O imbróglio no estado catarinense começou em agosto de 2019, quando o Sindicato das Empresas de Transporte de Passageiros no Estado de Santa Catarina, o Setpesc, entrou com uma ação contra a Buser. A entidade argumentou que o aplicativo oferece viagens interestaduais de passageiros de modo irregular e clandestino, realizadas por empresas que possuem apenas autorização para serviços de fretamento, com preço até 60% inferior às passagens vendidas nas rodoviárias. A prática, na visão do sindicato, caracteriza concorrência desleal e ilegal com as empresas que prestam o serviço regular de transporte interestadual de passageiros. A decisão efetuada na última semana impugna a oferta de serviços por meio da Buser das empresas Lucretur Agência de Viagens e Turismo, Pamela Andressa de Freitas, Seriema Turismo e Spazzini Turismo.
Longe dos tribunais, a empresa teve de rever sua rota de expansão para o ano. Em 2020, seriam investidos 300 milhões de reais para levar o aplicativo a diversas cidades no Norte e no Nordeste do país. Com a pandemia, o projeto arrefeceu.
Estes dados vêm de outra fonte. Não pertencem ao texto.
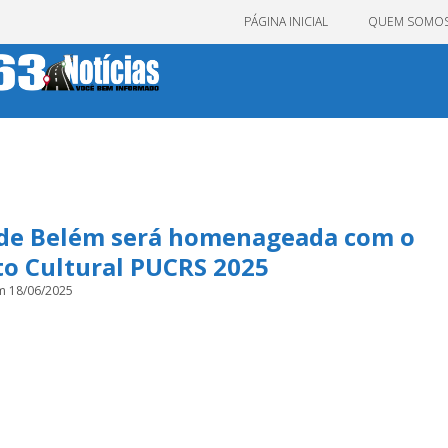
PÁGINA INICIAL
QUEM SOMO
 de Belém será homenageada com o
to Cultural PUCRS 2025
m 18/06/2025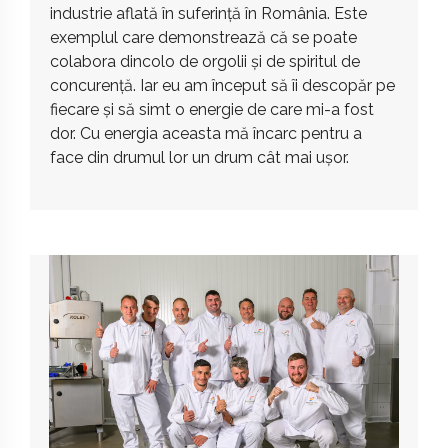
industrie aflată în suferință în România. Este
exemplul care demonstrează că se poate
colabora dincolo de orgolii și de spiritul de
concurență. Iar eu am început să îi descopăr pe
fiecare și să simt o energie de care mi-a fost
dor. Cu energia aceasta mă încarc pentru a
face din drumul lor un drum cât mai ușor.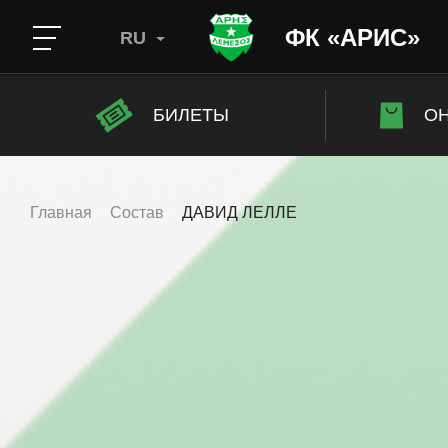
ФК «АРИС»
RU
БИЛЕТЫ
ОН
Главная
Состав
ДАВИД ЛЕЛЛЕ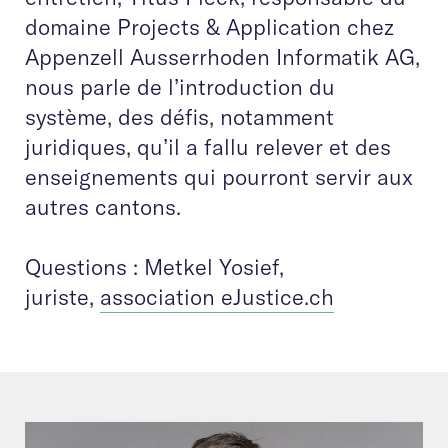
domaine Projects & Application chez
Appenzell Ausserrhoden Informatik AG,
nous parle de l’introduction du
système, des défis, notamment
juridiques, qu’il a fallu relever et des
enseignements qui pourront servir aux
autres cantons.
Questions : Metkel Yosief,
juriste,
association eJustice.ch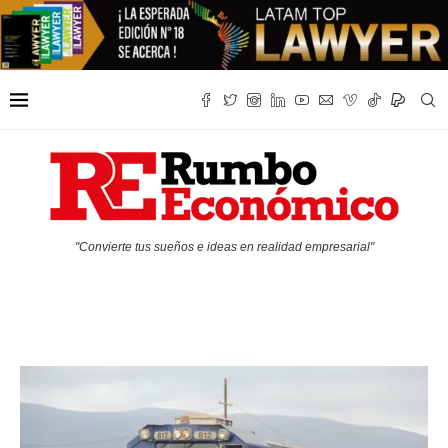
"Convierte tus sueños e ideas en realidad empresarial"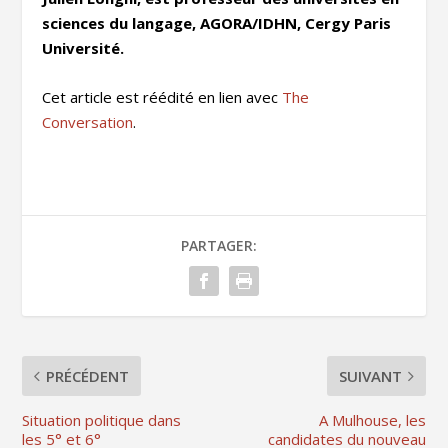
sciences du langage, AGORA/IDHN, Cergy Paris
Université.
Cet article est réédité en lien avec
The
Conversation
.
PARTAGER:
PRÉCÉDENT
SUIVANT
Situation politique dans
A Mulhouse, les
les 5° et 6°
candidates du nouveau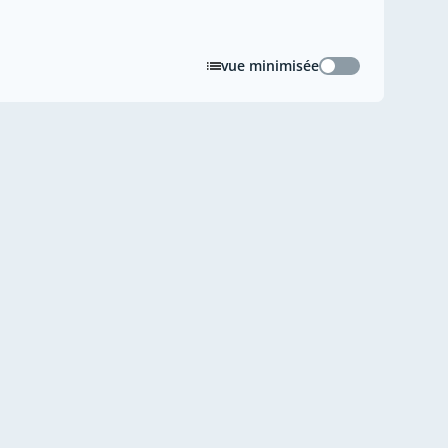
vue minimisée
vue minimisée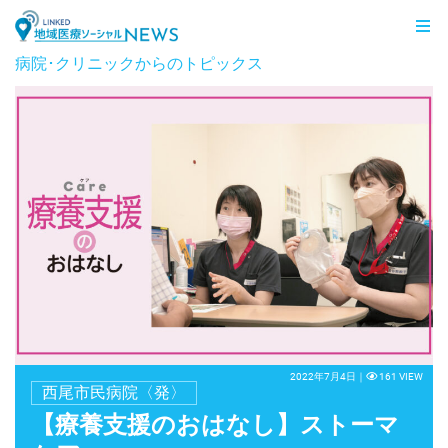
LINKED 地域医療ソーシャルNEWS
病院･クリニックからのトピックス
2022年7月4日｜
161 VIEW
西尾市民病院〈発〉
【療養支援のおはなし】ストーマ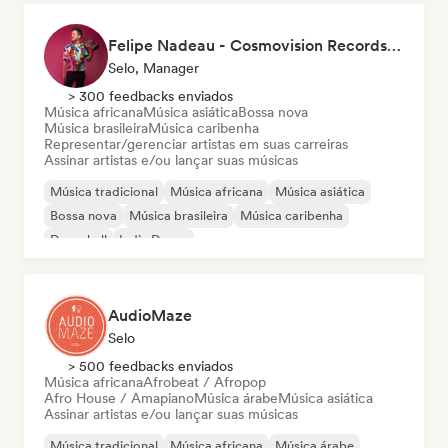
Felipe Nadeau - Cosmovision Records & Ritmos del Sur
Selo, Manager
> 300 feedbacks enviados
Música africana
Música asiática
Bossa nova
Música brasileira
Música caribenha
Representar/gerenciar artistas em suas carreiras
Assinar artistas e/ou lançar suas músicas
Música tradicional
Música africana
Música asiática
Bossa nova
Música brasileira
Música caribenha
Dancehall
Indie Dance
AudioMaze
Selo
> 500 feedbacks enviados
Música africana
Afrobeat / Afropop
Afro House / Amapiano
Música árabe
Música asiática
Assinar artistas e/ou lançar suas músicas
Música tradicional
Música africana
Música árabe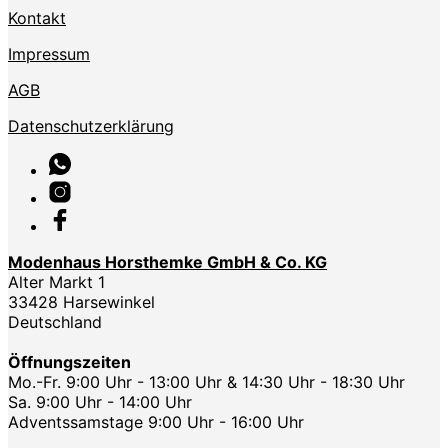
Kontakt
Impressum
AGB
Datenschutzerklärung
Modenhaus Horsthemke GmbH & Co. KG
Alter Markt 1
33428 Harsewinkel
Deutschland
Öffnungszeiten
Mo.-Fr. 9:00 Uhr - 13:00 Uhr & 14:30 Uhr - 18:30 Uhr
Sa. 9:00 Uhr - 14:00 Uhr
Adventssamstage 9:00 Uhr - 16:00 Uhr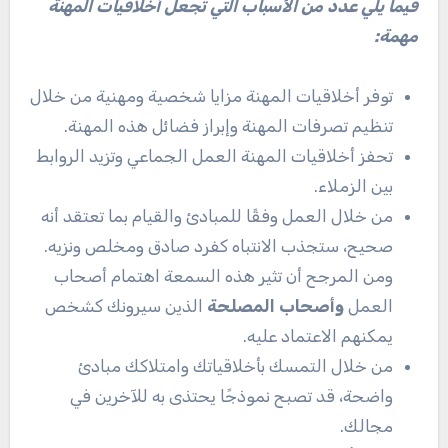
فيما يلي عدد من الأسباب التي تجعل أخلاقيات المهنة
مهمة:
توفر أخلاقيات المهنة مزايا شخصية ومهنية من خلال
تنظيم تصرفات المهنة وإبراز فضائل هذه المهنة.
تحفز أخلاقيات المهنة العمل الجماعي وتزيد الروابط
بين الزملاء.
من خلال العمل وفقًا للمبادئ والقيام بما تعتقد أنه
صحيح، ستجذب الانتباه كفرد صادق ومخلص ونزيه.
ومن المرجح أن تثير هذه السمعة اهتمام أصحاب
العمل
وأصحاب المصلحة
الذين سيرونك كشخص
يمكنهم الاعتماد عليه.
من خلال التمسك بأخلاقياتك وامتلاكك مبادئ
واضحة، قد تصبح نموذجًا يحتذى به للآخرين في
مجالك.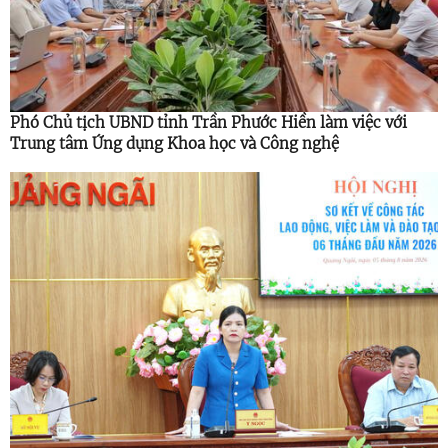
Phó Chủ tịch UBND tỉnh Trần Phước Hiền làm việc với
Trung tâm Ứng dụng Khoa học và Công nghệ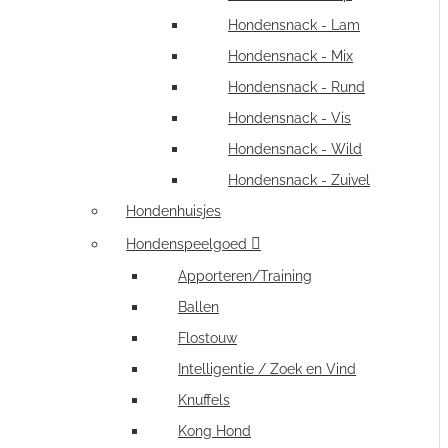
Hondensnack - Lam
Hondensnack - Mix
Hondensnack - Rund
Hondensnack - Vis
Hondensnack - Wild
Hondensnack - Zuivel
Hondenhuisjes
Hondenspeelgoed
Apporteren/Training
Ballen
Flostouw
Intelligentie / Zoek en Vind
Knuffels
Kong Hond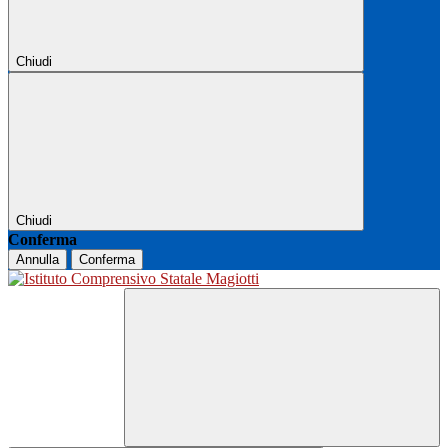
Chiudi
Chiudi
Conferma
Annulla
Conferma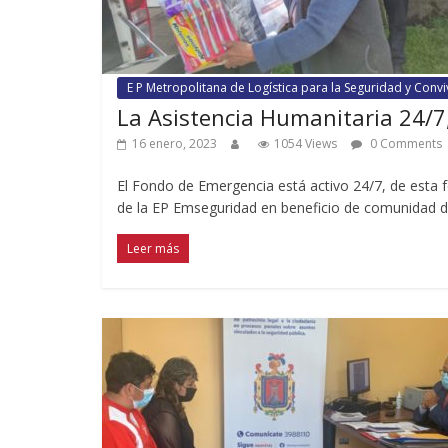
E P Metropolitana de Logística para la Seguridad y Conv
La Asistencia Humanitaria 24/7,
16 enero, 2023
1054 Views
0 Comments
El Fondo de Emergencia está activo 24/7, de esta 
de la EP Emseguridad en beneficio de comunidad de
Leer más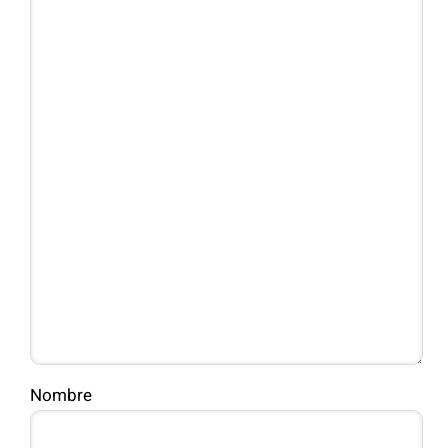
Nombre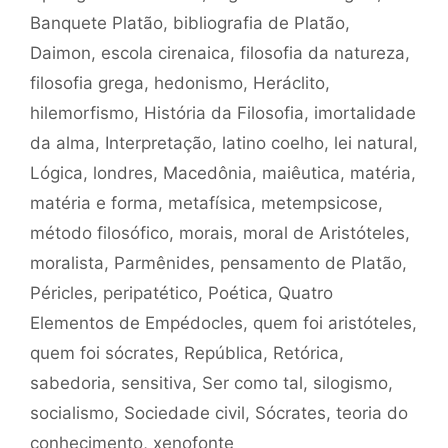
Banquete Platão
,
bibliografia de Platão
,
Daimon
,
escola cirenaica
,
filosofia da natureza
,
filosofia grega
,
hedonismo
,
Heráclito
,
hilemorfismo
,
História da Filosofia
,
imortalidade
da alma
,
Interpretação
,
latino coelho
,
lei natural
,
Lógica
,
londres
,
Macedônia
,
maiêutica
,
matéria
,
matéria e forma
,
metafísica
,
metempsicose
,
método filosófico
,
morais
,
moral de Aristóteles
,
moralista
,
Parmênides
,
pensamento de Platão
,
Péricles
,
peripatético
,
Poética
,
Quatro
Elementos de Empédocles
,
quem foi aristóteles
,
quem foi sócrates
,
República
,
Retórica
,
sabedoria
,
sensitiva
,
Ser como tal
,
silogismo
,
socialismo
,
Sociedade civil
,
Sócrates
,
teoria do
conhecimento
,
xenofonte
Após três meses de interrupção das atividades, cerca de 100 veículos que prestam serviços pela ferramenta tiveram de adaptar a frota às recomendações das autoridades sanitárias para se evitar o contágio pelo novo coronavírus. Por enquanto, somente as passagens próximas às janelas dos carros estão sendo ofertadas. A Buser instalou também um serviço de telemetria para rastrear a velocidade dos motoristas e equipou os ônibus com cintos de segurança com sensores para monitorar a fadiga dos condutores e com câmeras para inibir furtos e assédios no compartimento de passageiros.